High heat input results significant decrease in acicular ferrite with coarse grain structure in the weld metal which resulted in a significant decrease in toughness properties of Weld Metal at 0°C. Acicular ferrite in the microstructure significantly affects low-temperature toughness properties. An increase in acicular ferrite gives an increase to the toughness properties. Hence a lower heat input value favoring the growth of acicular ferrite (in the weld metal is beneficial for higher toughness properties as higher Heat Input results in a more diffusion-controlled phase during solidification (transformation from austenitic to ferrite) and reduction in the acicular ferrite due to controlled diffusion. A low Heat Input results in rapid cooling in the vicinity of the A1 temperature from acicular ferrite which is more equiaxed.
Influence of heat input on tensile strength
Tensile strength (T.S.) and yield strength (Y.S.) of the weld metal reduce with an increment in heat input values. Obviously, high heat input produces a slower cooling rate, thus yielding a soft microstructure with reduced yield strength.

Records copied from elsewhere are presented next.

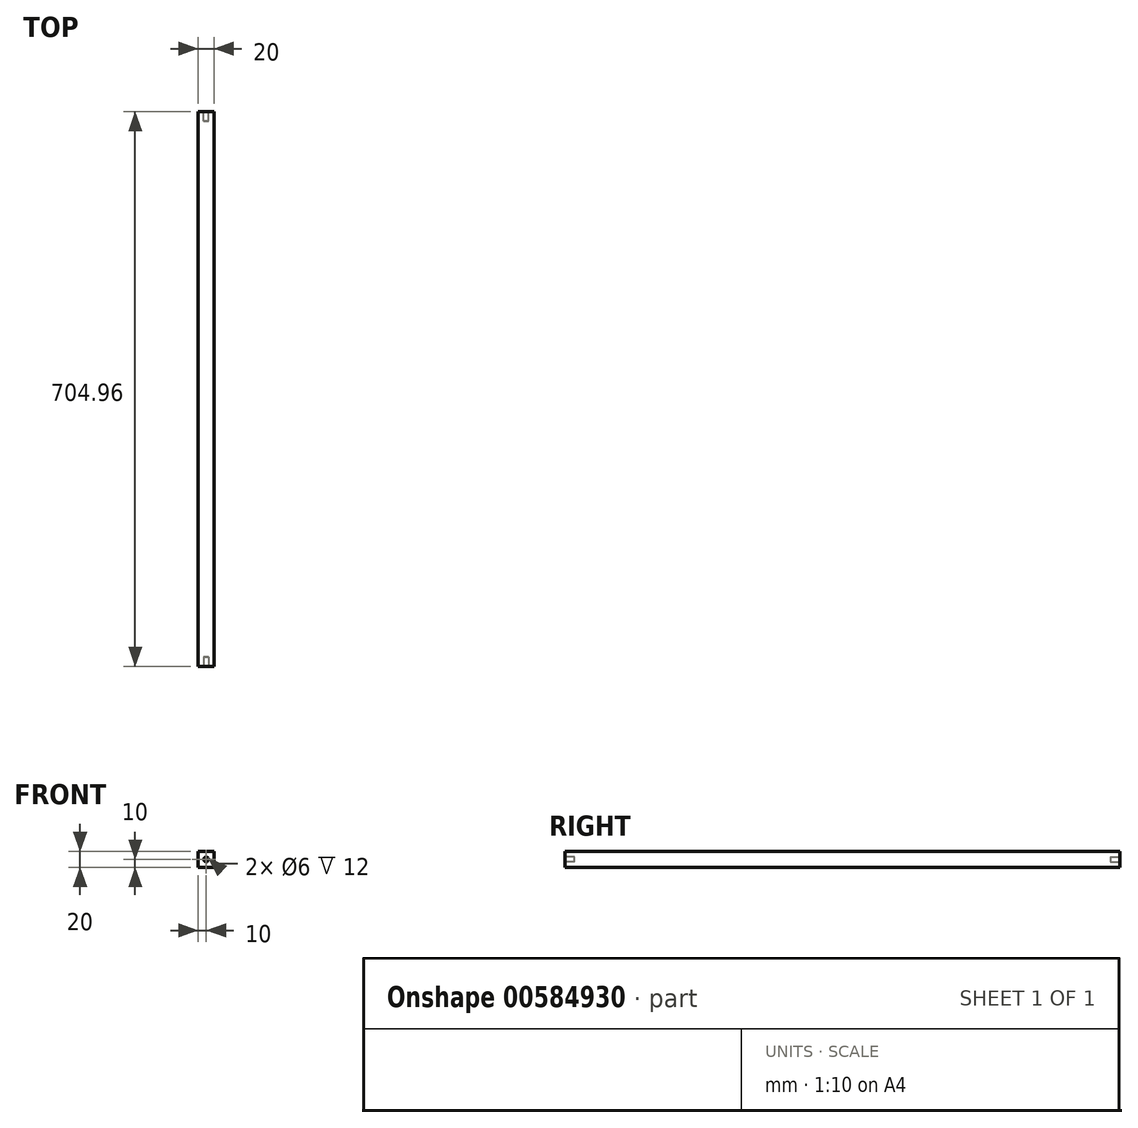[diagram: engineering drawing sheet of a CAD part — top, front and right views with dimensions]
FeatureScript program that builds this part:
annotation { "Feature Type Name" : "Feature", "Feature Type Description" : "" }
export const myFeature = defineFeature(function(context is Context, id is Id, definition is map)
    precondition{}
    {
        {
            var Q0;
            Q0=qCreatedBy(makeId("Front.planeOp"),FACE);
            var sketch = newSketch(context, id + "F0", { "sketchPlane" : qUnion([Q0])});
            skLineSegment(sketch, "E0.bottom", {"start": v(0, 0) * mm, "end": v(20, 0) * mm});
            skLineSegment(sketch, "E0.top", {"start": v(0, 20) * mm, "end": v(20, 20) * mm});
            skLineSegment(sketch, "E0.left", {"start": v(0, 0) * mm, "end": v(0, 20) * mm});
            skLineSegment(sketch, "E0.right", {"start": v(20, 0) * mm, "end": v(20, 20) * mm});
            skSolve(sketch);
        }
        {
            var Q0;
            Q0=makeQuery(id+"F0.imprint","IMPRINT",FACE,{"disambiguationData":[TD([[makeQuery(id+"F0.imprint","IMPRINT",EDGE,{"derivedFrom":sQuery(id+"F0.wireOp",EDGE,"E0.bottom")}),1.0]])]});
            extrude(context, id + "F1", {"entities" : qUnion([Q0]), "depth" : 704.97 * mm, "offsetDistance" : 25 * mm, "symmetric" : true});
        }
        {
            var Q0;
            Q0=makeQuery(id+"F1.opExtrude","CAP_FACE",FACE,{"disambiguationData":[OSD([sQuery(id+"F0.wireOp",EDGE,"E0.bottom"),sQuery(id+"F0.wireOp",EDGE,"E0.top"),sQuery(id+"F0.wireOp",EDGE,"E0.left"),sQuery(id+"F0.wireOp",EDGE,"E0.right")])],"isStart":false});
            var sketch = newSketch(context, id + "F2", { "sketchPlane" : qUnion([Q0])});
            skCircle(sketch, "E1", {"center": v(10, 10) * mm, "radius": 3 * mm});
            skSolve(sketch);
        }
        {
            var Q0;
            Q0 = qSketchRegion(id + "F2", true);
            extrude(context, id + "F3", {"entities" : qUnion([Q0]), "operationType" : NewBodyOperationType.REMOVE, "oppositeDirection" : true, "depth" : 12 * mm, "offsetDistance" : 25 * mm});
        }
        {
            var Q0;
            Q0=makeQuery(id+"F1.opExtrude","CAP_FACE",FACE,{"disambiguationData":[OSD([sQuery(id+"F0.wireOp",EDGE,"E0.bottom"),sQuery(id+"F0.wireOp",EDGE,"E0.top"),sQuery(id+"F0.wireOp",EDGE,"E0.left"),sQuery(id+"F0.wireOp",EDGE,"E0.right")])],"isStart":true});
            var sketch = newSketch(context, id + "F4", { "sketchPlane" : qUnion([Q0])});
            skCircle(sketch, "E2", {"center": v(-10, 10) * mm, "radius": 3 * mm});
            skSolve(sketch);
        }
        {
            var Q0;
            Q0=makeQuery(id+"F4.imprint","IMPRINT",FACE,{"disambiguationData":[TD([[makeQuery(id+"F4.imprint","IMPRINT",EDGE,{"derivedFrom":sQuery(id+"F4.wireOp",EDGE,"E2")}),1.0]])]});
            extrude(context, id + "F5", {"entities" : qUnion([Q0]), "operationType" : NewBodyOperationType.REMOVE, "oppositeDirection" : true, "depth" : 12 * mm, "offsetDistance" : 25 * mm});
        }
    });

Influence of heat input on weld metal microstructure
In ASTM A572 Gr. 50 material which is having similar chemical composition to SA516 Gr. 70 with high heat input SAW welds reported heat input as the main contributing factors for the microstructural properties. High heat input (7.8 kJ/mm-14.3 kJ/mm) produced a very low level of acicular ferrite with an increase in primary ferrite and aggregates ferrite-carbides. The figure below shows that acicular ferrite & second phase ferrite have a steep decrease with an increase in heat input values from 4.8kJ/mm to 14.3kJ/mm in SAW weldment. The figure below shows the changes in the microstructure of the weld metal that occurred due to an increase in heat input. At a heat input value of 4.8kJ/mm, the proportion of acicular ferrite at a high level compares to very low levels for high heat input of 14.3kJ/mm. This reduction in acicular ferrite is accompanied by a rise in primary ferrite and ferrite-carbide aggregates.

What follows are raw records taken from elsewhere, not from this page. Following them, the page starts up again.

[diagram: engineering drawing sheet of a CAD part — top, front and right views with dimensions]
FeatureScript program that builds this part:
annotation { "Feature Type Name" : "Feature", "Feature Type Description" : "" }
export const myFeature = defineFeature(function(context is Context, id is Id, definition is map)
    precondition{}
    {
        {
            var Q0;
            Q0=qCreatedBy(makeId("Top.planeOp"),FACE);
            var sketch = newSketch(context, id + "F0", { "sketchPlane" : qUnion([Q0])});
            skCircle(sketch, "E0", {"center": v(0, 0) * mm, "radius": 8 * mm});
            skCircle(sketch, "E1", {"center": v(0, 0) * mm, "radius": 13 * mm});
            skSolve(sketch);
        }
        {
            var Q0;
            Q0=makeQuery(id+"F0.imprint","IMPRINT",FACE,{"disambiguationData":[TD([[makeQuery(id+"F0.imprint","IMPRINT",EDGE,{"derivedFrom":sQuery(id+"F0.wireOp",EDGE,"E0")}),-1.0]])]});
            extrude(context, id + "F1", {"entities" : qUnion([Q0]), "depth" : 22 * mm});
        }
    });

The figure above shows the microstructure of a low carbon low alloy steel with a predominant presence of acicular ferrite. The right side shows the structure at higher magnification with black spots as the inclusions.
analyzed that low heat input with higher weld passes produces ferritic structure vs. graphite structure formation due to high heat input with a lower number of weld passes in the weldment zone of SA 516 Gr 70 material using the SAW process.

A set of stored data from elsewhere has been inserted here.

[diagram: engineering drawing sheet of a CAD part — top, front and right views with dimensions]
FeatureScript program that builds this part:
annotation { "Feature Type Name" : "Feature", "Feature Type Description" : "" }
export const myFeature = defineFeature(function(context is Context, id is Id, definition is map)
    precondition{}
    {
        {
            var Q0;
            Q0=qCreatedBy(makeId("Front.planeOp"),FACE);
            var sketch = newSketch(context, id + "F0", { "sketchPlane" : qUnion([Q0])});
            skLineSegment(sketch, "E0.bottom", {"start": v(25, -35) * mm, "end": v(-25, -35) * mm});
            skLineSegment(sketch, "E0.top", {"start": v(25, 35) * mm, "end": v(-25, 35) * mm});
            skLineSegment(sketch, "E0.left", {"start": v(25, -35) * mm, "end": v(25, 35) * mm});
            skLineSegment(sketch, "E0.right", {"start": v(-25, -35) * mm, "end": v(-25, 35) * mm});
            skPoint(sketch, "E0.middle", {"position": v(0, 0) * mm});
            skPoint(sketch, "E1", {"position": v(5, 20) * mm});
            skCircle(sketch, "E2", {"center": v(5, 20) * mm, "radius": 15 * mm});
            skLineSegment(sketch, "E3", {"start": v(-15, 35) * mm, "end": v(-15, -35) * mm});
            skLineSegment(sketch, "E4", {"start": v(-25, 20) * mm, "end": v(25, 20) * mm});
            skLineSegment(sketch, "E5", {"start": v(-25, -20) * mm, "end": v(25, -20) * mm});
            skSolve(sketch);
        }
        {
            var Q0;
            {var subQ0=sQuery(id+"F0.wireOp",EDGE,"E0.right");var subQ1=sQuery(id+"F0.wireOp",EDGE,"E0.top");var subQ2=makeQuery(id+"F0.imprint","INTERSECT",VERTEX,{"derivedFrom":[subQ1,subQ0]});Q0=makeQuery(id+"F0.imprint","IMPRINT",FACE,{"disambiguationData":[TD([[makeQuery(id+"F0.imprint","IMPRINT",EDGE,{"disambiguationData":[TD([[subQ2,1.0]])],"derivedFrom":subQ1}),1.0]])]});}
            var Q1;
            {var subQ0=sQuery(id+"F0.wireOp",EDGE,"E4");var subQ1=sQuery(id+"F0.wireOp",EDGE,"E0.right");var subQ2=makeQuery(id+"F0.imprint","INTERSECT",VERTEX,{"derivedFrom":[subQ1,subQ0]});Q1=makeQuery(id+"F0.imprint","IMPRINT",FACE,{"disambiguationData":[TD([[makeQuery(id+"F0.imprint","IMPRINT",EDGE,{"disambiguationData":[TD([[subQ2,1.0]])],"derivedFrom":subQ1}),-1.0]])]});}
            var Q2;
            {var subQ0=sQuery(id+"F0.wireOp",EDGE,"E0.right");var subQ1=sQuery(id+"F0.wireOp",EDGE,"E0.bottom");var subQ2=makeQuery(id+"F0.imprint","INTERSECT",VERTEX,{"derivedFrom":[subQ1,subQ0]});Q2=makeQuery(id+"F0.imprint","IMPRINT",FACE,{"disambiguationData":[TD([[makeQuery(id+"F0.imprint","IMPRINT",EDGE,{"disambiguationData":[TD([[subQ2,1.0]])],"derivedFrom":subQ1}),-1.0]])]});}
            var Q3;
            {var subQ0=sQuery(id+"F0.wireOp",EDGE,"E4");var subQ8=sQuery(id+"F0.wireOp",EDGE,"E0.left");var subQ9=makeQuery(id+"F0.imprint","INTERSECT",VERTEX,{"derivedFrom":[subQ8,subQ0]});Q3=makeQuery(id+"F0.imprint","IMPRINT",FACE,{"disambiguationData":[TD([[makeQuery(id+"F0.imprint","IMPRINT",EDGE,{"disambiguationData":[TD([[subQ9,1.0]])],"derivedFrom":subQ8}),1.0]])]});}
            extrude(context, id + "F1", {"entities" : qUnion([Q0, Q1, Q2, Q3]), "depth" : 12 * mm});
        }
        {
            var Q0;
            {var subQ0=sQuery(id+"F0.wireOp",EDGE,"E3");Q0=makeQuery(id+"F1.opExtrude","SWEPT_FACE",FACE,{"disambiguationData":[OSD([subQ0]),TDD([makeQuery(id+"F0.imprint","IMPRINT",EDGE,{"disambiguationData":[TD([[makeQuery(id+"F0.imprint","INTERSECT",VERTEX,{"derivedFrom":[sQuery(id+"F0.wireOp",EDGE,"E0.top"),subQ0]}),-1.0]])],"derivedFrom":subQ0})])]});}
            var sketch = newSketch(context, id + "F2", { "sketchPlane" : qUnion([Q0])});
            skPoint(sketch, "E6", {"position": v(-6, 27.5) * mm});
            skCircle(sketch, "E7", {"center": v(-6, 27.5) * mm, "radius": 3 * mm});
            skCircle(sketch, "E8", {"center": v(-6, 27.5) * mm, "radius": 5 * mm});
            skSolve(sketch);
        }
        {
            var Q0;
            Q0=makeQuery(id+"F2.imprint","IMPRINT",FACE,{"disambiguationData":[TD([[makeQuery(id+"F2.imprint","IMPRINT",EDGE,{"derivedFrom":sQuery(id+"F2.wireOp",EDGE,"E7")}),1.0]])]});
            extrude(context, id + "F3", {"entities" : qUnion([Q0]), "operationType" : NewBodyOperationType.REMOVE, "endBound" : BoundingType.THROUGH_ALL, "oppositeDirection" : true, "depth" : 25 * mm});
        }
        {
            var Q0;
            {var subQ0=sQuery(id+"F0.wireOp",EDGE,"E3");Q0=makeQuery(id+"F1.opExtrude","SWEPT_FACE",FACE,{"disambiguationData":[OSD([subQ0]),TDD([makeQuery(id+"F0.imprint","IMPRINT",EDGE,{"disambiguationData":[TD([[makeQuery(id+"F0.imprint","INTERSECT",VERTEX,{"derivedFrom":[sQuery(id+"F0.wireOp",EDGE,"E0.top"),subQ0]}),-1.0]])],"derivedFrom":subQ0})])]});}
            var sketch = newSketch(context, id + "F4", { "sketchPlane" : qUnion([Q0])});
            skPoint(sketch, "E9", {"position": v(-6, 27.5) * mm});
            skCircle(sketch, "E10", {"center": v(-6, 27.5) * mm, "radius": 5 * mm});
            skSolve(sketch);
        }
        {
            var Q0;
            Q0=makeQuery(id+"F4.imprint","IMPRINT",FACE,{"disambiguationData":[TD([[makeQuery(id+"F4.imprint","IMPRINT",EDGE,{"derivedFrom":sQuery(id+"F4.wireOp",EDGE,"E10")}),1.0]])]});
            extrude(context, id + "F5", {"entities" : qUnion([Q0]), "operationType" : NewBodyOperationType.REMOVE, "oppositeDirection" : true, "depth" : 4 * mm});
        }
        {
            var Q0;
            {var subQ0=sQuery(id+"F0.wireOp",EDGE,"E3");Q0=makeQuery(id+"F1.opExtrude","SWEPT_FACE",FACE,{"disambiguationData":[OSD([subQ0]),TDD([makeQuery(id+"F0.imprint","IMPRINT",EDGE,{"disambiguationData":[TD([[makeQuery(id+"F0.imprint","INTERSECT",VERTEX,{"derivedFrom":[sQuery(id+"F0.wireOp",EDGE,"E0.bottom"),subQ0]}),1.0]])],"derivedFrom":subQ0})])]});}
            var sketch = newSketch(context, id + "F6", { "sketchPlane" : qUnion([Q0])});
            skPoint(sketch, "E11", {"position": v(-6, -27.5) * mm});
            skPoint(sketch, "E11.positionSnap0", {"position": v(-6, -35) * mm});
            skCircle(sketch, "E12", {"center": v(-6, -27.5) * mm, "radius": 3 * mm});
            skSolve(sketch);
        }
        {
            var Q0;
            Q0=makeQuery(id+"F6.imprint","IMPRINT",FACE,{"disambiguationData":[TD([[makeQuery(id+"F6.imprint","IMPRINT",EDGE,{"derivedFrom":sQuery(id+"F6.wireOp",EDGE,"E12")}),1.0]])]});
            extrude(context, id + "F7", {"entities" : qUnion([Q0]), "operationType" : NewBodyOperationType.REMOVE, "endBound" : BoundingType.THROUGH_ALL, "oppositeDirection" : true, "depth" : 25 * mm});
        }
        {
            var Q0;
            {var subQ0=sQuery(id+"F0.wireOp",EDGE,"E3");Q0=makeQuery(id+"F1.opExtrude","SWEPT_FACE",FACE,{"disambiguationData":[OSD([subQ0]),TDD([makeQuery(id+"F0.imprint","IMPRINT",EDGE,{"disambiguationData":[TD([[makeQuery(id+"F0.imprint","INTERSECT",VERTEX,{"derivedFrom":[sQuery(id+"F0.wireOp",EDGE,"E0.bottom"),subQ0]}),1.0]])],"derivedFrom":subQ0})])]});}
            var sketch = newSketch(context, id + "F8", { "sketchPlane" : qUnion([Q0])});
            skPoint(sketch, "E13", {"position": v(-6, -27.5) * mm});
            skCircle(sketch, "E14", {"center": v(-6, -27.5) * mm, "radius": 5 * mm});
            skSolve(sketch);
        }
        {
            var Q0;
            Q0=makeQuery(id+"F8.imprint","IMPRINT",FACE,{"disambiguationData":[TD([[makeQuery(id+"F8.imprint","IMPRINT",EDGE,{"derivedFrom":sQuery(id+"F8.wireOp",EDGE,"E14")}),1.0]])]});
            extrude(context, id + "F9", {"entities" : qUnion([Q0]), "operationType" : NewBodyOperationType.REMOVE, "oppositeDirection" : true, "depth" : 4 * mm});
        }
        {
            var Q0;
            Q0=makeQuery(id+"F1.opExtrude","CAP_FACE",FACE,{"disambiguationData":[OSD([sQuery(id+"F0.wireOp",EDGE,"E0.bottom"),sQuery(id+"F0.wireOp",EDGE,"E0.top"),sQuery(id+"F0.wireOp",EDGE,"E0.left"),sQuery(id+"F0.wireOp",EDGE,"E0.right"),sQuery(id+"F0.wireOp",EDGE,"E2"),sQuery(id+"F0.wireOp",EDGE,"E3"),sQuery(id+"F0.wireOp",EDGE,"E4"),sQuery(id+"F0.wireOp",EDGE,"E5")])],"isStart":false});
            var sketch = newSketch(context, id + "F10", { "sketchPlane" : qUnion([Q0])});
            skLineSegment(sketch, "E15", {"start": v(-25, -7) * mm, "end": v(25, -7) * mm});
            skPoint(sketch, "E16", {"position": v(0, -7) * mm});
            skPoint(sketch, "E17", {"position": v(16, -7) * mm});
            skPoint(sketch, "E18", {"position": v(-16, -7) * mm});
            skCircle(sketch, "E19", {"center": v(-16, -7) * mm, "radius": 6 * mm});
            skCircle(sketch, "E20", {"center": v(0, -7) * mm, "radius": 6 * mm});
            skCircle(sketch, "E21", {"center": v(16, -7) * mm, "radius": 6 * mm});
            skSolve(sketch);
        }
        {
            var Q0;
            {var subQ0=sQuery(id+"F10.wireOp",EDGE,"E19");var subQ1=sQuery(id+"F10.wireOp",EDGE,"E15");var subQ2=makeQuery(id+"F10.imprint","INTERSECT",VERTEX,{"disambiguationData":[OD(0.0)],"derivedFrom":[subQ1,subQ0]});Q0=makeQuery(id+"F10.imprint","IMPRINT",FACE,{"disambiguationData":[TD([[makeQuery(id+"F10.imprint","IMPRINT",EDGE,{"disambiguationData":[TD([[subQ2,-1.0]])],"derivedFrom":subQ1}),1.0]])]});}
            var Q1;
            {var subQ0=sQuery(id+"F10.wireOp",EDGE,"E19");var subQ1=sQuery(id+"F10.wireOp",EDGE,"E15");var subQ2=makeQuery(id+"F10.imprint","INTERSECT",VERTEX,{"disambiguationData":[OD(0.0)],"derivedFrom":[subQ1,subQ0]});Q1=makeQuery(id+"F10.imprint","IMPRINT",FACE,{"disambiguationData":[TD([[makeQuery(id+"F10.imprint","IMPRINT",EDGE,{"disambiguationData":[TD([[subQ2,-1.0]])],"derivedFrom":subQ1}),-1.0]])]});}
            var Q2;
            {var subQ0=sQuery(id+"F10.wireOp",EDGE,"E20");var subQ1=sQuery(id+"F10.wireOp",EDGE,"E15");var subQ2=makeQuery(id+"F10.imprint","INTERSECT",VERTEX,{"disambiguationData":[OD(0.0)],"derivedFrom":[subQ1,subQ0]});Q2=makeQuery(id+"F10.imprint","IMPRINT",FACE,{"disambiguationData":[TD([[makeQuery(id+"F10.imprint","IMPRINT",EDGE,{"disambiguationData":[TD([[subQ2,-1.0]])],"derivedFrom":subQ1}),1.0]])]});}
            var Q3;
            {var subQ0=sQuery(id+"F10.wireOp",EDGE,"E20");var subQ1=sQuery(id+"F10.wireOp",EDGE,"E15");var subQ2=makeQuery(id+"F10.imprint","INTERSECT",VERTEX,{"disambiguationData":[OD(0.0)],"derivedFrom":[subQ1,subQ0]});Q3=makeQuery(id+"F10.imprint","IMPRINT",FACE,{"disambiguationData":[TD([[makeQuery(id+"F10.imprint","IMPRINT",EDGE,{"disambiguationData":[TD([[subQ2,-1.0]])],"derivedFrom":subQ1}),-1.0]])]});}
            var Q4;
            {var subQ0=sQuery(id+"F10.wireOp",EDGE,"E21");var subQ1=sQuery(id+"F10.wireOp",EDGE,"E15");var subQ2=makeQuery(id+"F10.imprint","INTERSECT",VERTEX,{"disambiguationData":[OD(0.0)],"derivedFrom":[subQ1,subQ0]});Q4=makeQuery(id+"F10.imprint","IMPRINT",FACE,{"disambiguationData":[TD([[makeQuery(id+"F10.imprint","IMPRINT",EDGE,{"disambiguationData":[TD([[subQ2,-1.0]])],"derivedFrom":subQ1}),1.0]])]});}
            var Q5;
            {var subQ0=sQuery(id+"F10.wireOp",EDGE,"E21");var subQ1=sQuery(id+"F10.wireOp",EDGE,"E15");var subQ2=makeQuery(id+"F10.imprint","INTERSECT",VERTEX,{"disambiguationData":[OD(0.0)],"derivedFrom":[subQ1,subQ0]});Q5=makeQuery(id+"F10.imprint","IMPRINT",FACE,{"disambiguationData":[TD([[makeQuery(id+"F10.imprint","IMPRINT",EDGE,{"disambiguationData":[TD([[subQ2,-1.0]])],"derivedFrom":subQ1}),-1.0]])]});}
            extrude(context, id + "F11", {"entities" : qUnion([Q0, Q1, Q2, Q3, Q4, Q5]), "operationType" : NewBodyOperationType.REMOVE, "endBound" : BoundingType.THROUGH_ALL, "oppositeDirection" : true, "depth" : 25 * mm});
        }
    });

Influence of heat input on weld metal hardness
An increase in HI resulted in a decrease in hardness values of the weldment. The lowest heat input produced the highest hardness and an increase in heat input values results in decreased hardness results.
The welding thermal cycle affects the parent metal adjacent to the weld metal which has been raised to a temperature above the upper critical temperature. This area is called the heat-affected zone (HAZ). The hardness of the HAZ depends on the chemical composition and its cooling rate. A material’s critical cooling rate decreases as the carbon content increases. If the carbon content exceeds about 0.25%C and the cooling rate exceeds a certain minimum value, referred to as the critical cooling rate, martensite will form in the HAZ.
The hardness of a material that has been heated to its upper critical temperature, e.g., hardening temperature (i. e. 860° for 0.2C, 770°C for 0.7C) and cooled, is a function of the composition of the material and the cooling rate. (e.g. when cooled at their critical cooling rates a 0.3C steel would have a hardness of 640 HV and a 0.7C steel would have a hardness of 920 HV.) A slower cooling rate would give a lower hardness. The addition of alloying elements reduces the critical cooling rate and can cause hardening with mild quenching (eg. oil and air-hardening steels). The critical cooling rate of a 0.42C, 0.55Mn steel is 5000°C/Sec. The addition of manganese to give a composition of 0.4C 1.6Mn alters the critical cooling rate to 50°C/Sec. To reduce the hardness of the heat-affected zone (HAZ) it is important that the cooling rate be reduced to an acceptable limit.